毎日新聞 みんなの広場 2018年9月24日(月)

辺野古の争点棚上げするな
会社員 前崎 猛63(大阪市都島区)

 14日の本紙夕刊の「近事片々」にこうあった。

 選挙戦で主張せず、勝ったら「信任された」は誰の流儀だったか。

 現在行われている沖縄県知事選のありようにもどかしさを感じるものとして、無力感さえ響いてくるかなしさを覚えた。

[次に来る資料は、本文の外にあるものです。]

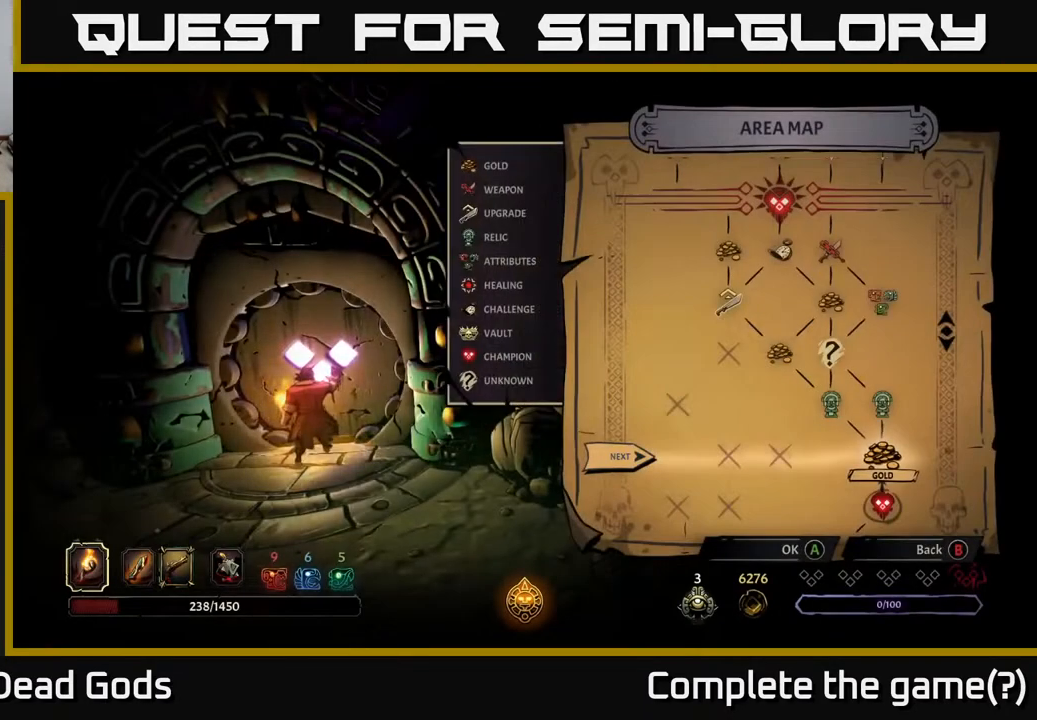
{"buttons": [], "left_stick": "center", "right_stick": "center", "events": []}
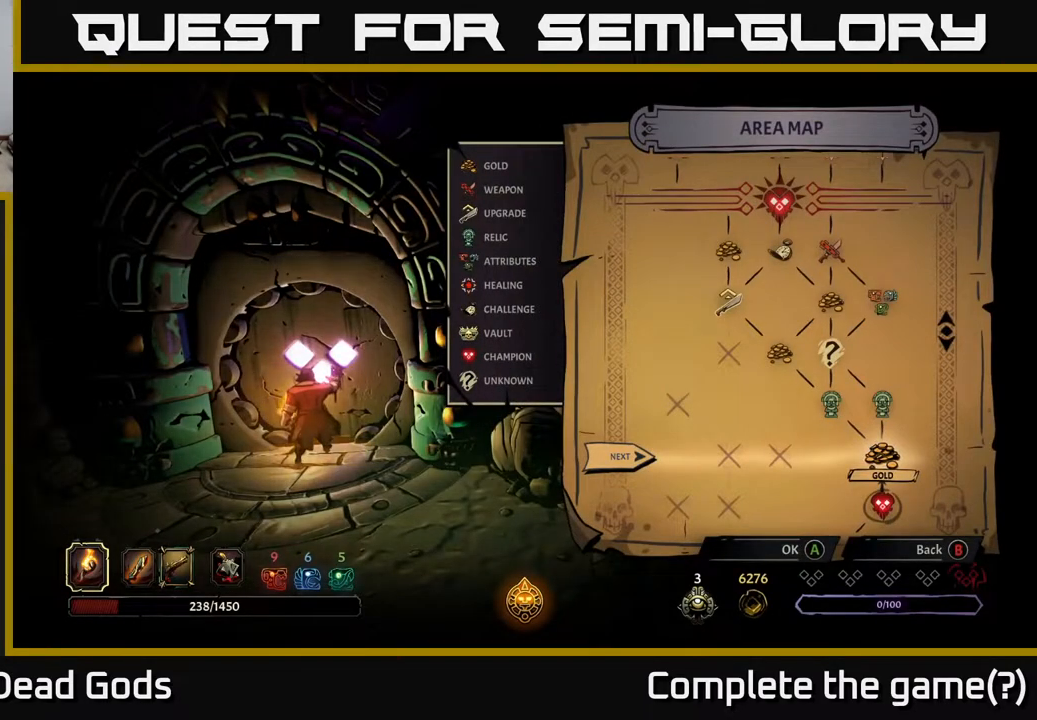
{"buttons": [], "left_stick": "center", "right_stick": "center", "events": []}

 4年前の前回知事選で、当選した故翁長雄志さんに集約された「沖縄のこころ」。
今なお不条理な事故や事件が続く中でそれが薄らいでしまったとは到底思えない。
さまざまな締め付けや米軍基地反対運動への無理解など、県民の思いとは裏腹な政府や本土に、やむにやまれぬ決意で対してきた翁長さんの遺志を継ぎ、県は米軍普天間飛行場の県内移設阻止のため、名護市辺野沿岸部の埋め立て承認撤回に踏み切ったのだ。

 それにもかかわらず、辺野古移設の賛否を明らかにせず争点を棚上げしようとするのは、翁長さんへの敬意を欠く上、先日の自民党総裁選と同様、選択肢の深みも幅も狭めてしまう民主制度の自滅行為であろう。